My girlfriend who is also my husband's best friend's wife, took her bikini top off at the beach. I didn't think that was unusual and I took my own top off. She told me I had beautiful breasts and I told her she did too. Nothing unusual about that either, I thought.
Then she laughed and took her bikini bottoms off and lay on her towel naked and I did think that was unusual. It was so unlike her. Normally she's just a normal person, just a typical happily married woman, like me. I did look at her naked body but I didn't feel turned on, it was more like the way you look at something beautiful like a painting or something.
She talked me into sunbathing naked too and I did feel excited being out on the beach naked but I wasn't turned on. It was just exciting in a non sexual way and of course I had never been turned on by women and had never been physically attracted to her before.

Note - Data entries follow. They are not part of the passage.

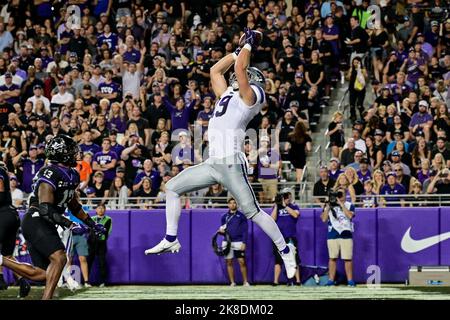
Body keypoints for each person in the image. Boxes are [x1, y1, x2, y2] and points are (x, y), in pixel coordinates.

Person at [144, 28, 297, 280]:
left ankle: (285, 250)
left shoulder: (253, 95)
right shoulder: (228, 93)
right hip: (213, 163)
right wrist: (238, 50)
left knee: (254, 213)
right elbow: (216, 70)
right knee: (171, 187)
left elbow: (238, 70)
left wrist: (247, 47)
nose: (239, 75)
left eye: (244, 73)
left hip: (231, 163)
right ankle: (171, 238)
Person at [0, 135, 106, 299]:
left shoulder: (73, 174)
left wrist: (92, 224)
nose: (75, 153)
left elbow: (74, 205)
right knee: (59, 258)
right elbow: (45, 208)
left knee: (44, 274)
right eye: (71, 150)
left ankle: (2, 260)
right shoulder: (49, 172)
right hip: (36, 219)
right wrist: (68, 223)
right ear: (61, 153)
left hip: (47, 222)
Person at [0, 162, 30, 297]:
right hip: (10, 215)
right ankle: (22, 280)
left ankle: (0, 277)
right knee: (7, 256)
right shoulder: (4, 173)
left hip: (4, 214)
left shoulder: (0, 172)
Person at [320, 188, 356, 287]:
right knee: (332, 258)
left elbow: (350, 216)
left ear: (345, 195)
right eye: (338, 194)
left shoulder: (349, 205)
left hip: (346, 234)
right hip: (333, 234)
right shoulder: (329, 205)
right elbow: (323, 219)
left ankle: (350, 280)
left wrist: (341, 204)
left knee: (347, 258)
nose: (339, 196)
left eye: (341, 194)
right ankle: (331, 280)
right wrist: (327, 206)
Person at [271, 188, 301, 286]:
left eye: (288, 196)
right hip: (279, 238)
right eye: (285, 197)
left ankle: (297, 281)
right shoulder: (277, 208)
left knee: (294, 259)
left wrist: (285, 206)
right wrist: (277, 205)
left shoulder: (294, 206)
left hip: (290, 236)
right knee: (278, 259)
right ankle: (275, 281)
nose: (286, 198)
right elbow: (272, 219)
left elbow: (295, 215)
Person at [218, 198, 249, 287]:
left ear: (237, 204)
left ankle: (245, 282)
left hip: (238, 241)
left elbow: (245, 230)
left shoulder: (242, 216)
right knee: (229, 262)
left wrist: (244, 242)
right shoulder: (224, 216)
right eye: (231, 203)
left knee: (241, 261)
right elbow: (223, 229)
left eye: (234, 203)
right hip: (227, 242)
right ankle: (232, 282)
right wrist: (221, 232)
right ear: (228, 205)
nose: (232, 205)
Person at [88, 203, 112, 287]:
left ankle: (102, 281)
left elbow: (107, 231)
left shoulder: (108, 219)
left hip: (102, 243)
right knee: (89, 261)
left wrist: (99, 232)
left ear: (105, 210)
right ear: (96, 210)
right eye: (99, 208)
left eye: (102, 208)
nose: (101, 210)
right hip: (92, 243)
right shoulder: (92, 218)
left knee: (102, 262)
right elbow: (89, 230)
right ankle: (86, 281)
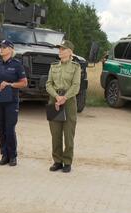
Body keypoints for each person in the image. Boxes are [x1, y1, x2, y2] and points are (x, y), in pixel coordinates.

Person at [0, 40, 27, 167]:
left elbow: (24, 83)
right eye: (0, 47)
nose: (1, 49)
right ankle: (4, 155)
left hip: (11, 101)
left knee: (10, 128)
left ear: (11, 49)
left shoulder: (17, 65)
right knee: (1, 127)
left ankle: (12, 156)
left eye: (4, 47)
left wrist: (10, 84)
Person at [46, 40, 81, 173]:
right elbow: (48, 84)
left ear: (70, 52)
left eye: (63, 49)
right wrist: (57, 96)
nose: (60, 51)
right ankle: (57, 161)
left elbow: (76, 86)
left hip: (69, 101)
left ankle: (67, 161)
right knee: (55, 133)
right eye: (59, 49)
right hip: (54, 100)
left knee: (68, 134)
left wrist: (64, 97)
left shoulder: (75, 67)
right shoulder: (53, 66)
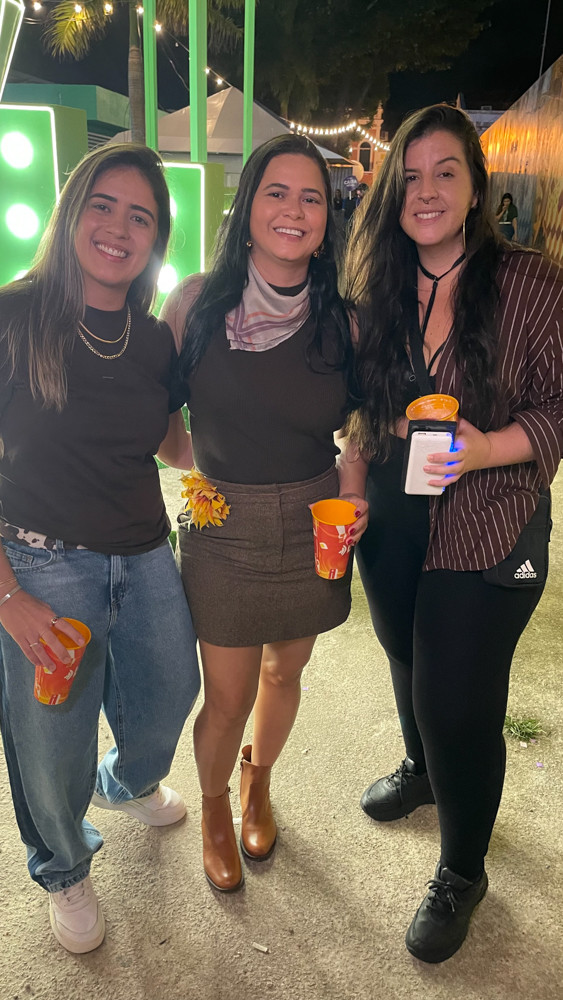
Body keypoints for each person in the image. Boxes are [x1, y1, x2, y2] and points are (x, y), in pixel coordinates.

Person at [344, 104, 563, 963]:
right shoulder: (378, 284)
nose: (425, 191)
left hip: (490, 517)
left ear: (476, 187)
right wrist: (358, 477)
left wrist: (487, 448)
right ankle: (422, 771)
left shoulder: (533, 284)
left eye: (445, 173)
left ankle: (462, 873)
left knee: (455, 701)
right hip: (394, 513)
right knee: (403, 652)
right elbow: (357, 407)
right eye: (410, 176)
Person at [0, 143, 200, 954]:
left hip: (145, 553)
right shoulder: (13, 316)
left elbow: (173, 443)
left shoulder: (151, 340)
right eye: (104, 206)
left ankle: (127, 782)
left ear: (155, 240)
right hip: (41, 562)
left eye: (140, 217)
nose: (120, 228)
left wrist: (265, 451)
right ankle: (63, 865)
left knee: (170, 693)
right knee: (52, 741)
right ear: (71, 212)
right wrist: (8, 596)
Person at [160, 133, 366, 894]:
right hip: (221, 527)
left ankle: (258, 780)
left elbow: (360, 425)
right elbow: (159, 410)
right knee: (227, 694)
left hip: (314, 518)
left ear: (327, 219)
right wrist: (193, 460)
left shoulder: (344, 321)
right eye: (276, 192)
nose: (294, 210)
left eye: (311, 197)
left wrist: (354, 493)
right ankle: (214, 806)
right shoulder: (192, 304)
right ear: (247, 207)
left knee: (287, 670)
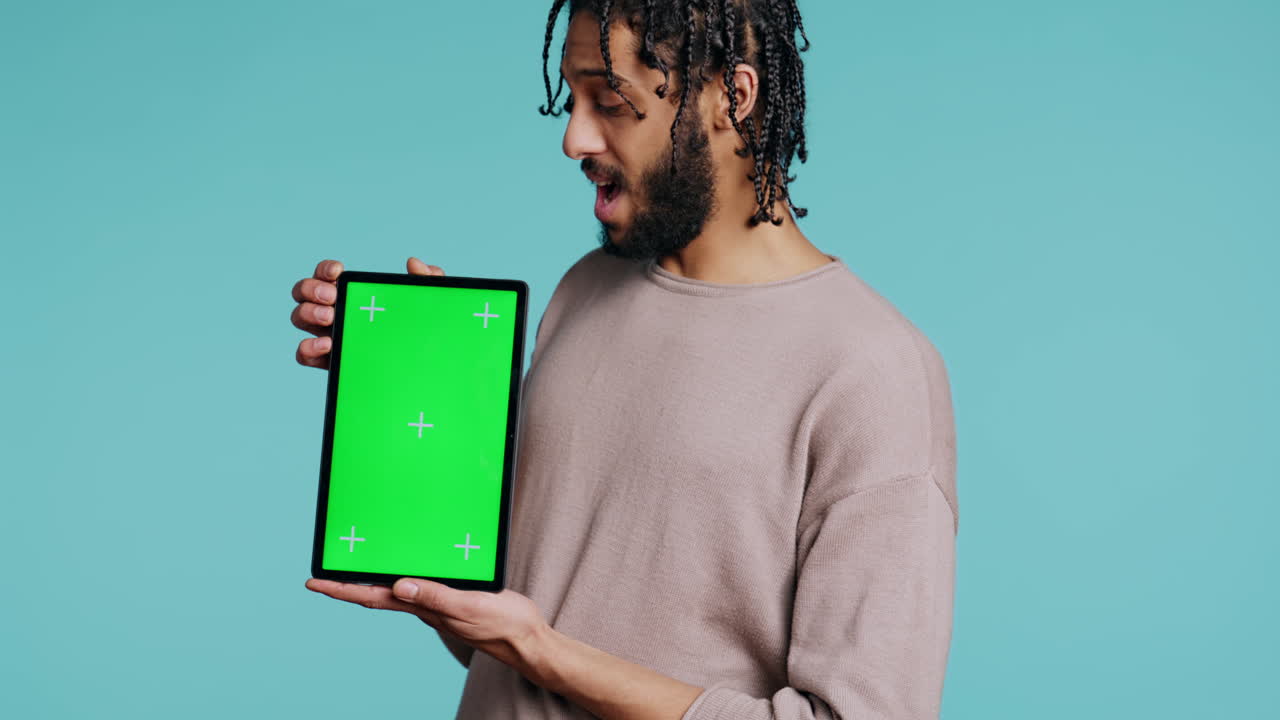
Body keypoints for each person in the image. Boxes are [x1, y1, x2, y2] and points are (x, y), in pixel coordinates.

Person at [290, 1, 959, 718]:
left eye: (611, 101)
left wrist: (541, 649)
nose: (575, 138)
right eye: (572, 99)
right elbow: (518, 615)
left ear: (731, 98)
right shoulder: (585, 289)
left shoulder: (874, 373)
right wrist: (430, 393)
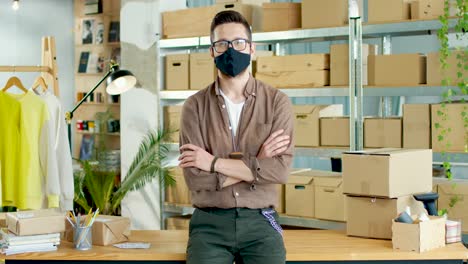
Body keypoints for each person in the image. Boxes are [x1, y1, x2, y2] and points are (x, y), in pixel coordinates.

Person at [178, 10, 294, 264]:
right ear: (212, 51)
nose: (231, 50)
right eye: (222, 44)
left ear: (252, 49)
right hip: (209, 224)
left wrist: (212, 163)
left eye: (239, 43)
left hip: (261, 221)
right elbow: (195, 179)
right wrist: (257, 162)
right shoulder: (194, 107)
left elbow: (280, 172)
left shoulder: (277, 103)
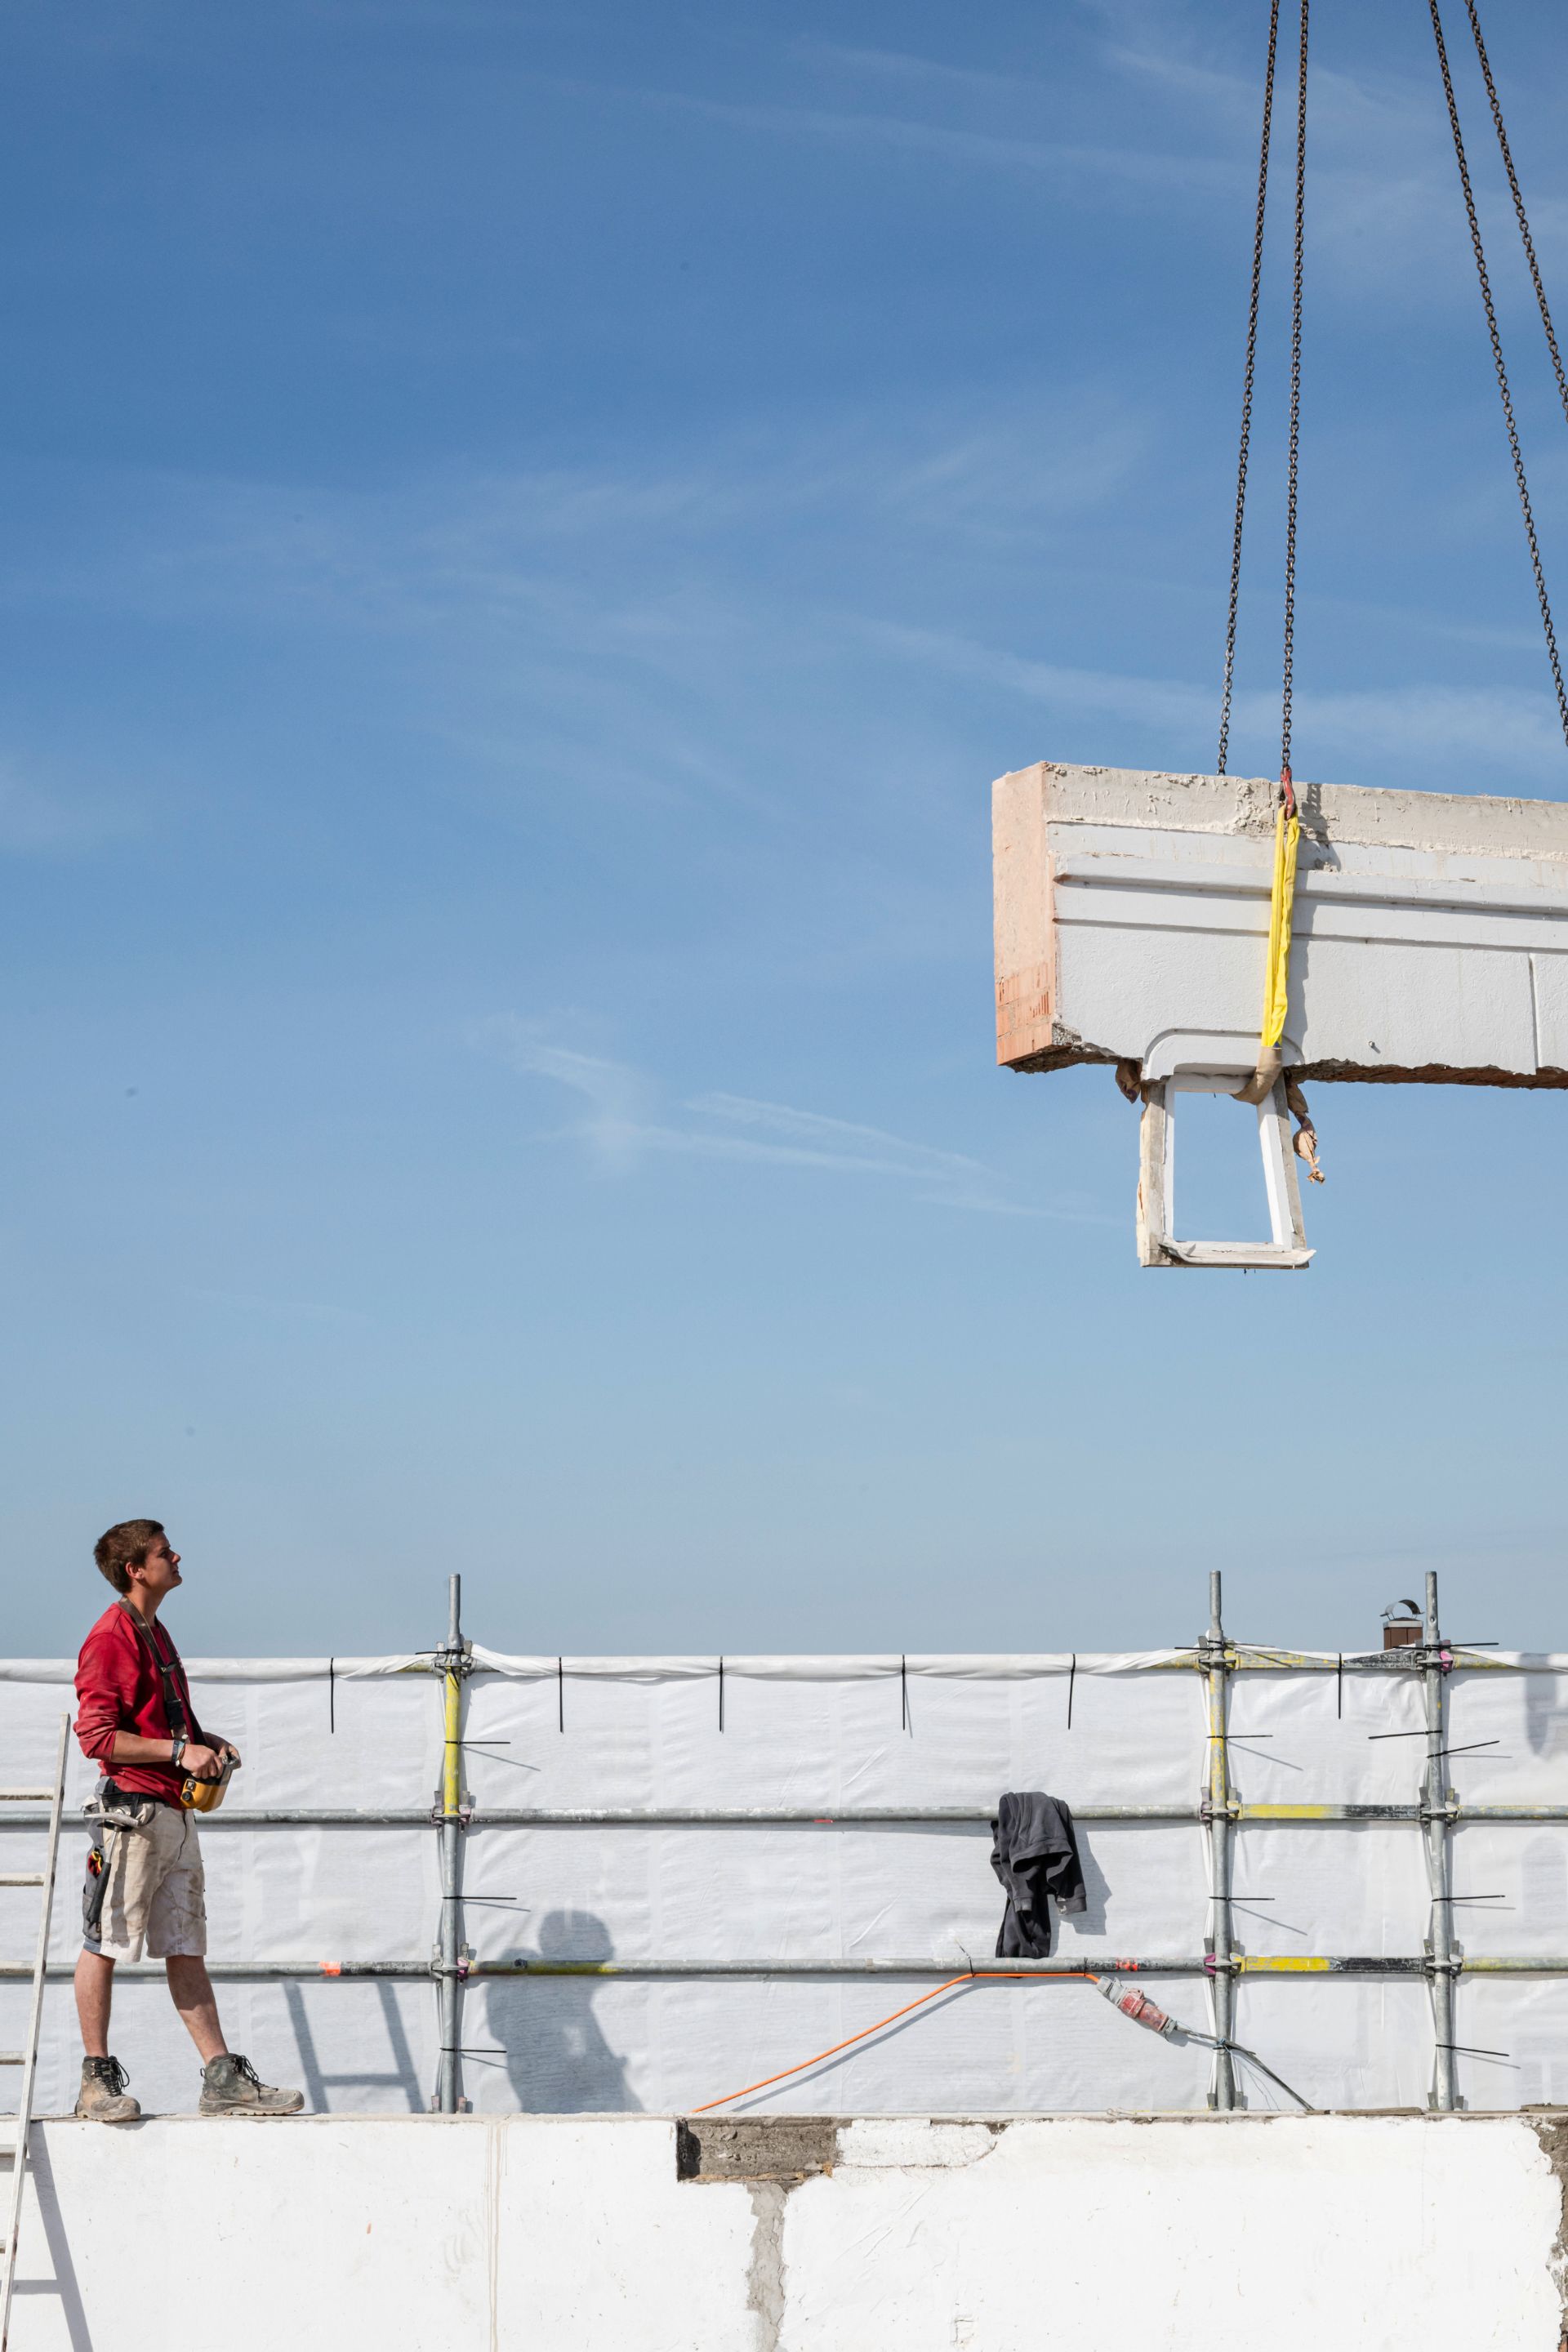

I don't even know how it happened. One moment we were lying there talking like normal friends and the next moment she was on top of me kissing me, with one hand on one of my breasts and the other hand between my legs.
I don't know what came over me. When I felt her naked body on top of mine, her breasts pressing against my breasts, her legs on my legs and her tongue slide into my mouth at the same time her finger slid into my pussy I suddenly became more turned on than I had ever been in my life.
We had sex on that beach and not just a fuck, a full on lesbian fuck session. I don't know how long we did it for. We went down on each other and I was amazed at how much I loved going down on a woman even though it was my first time. I felt like I couldn't get enough of her. I had never cum so hard or so many times in my life.
I think we may have been at it for hours.
Afterwards I felt incredibly embarrassed and guilty but she was totally fine, as if it were no big deal. She told me it wasn't cheating if you did it with a woman and to ask any man. I'm not so sure.
I've always enjoyed sex with my husband and thought we had a great sex life but now every time we have sex I think about her and I think about how much better it was. I feel guilty and ashamed but I can't help thinking about her and wanting her again.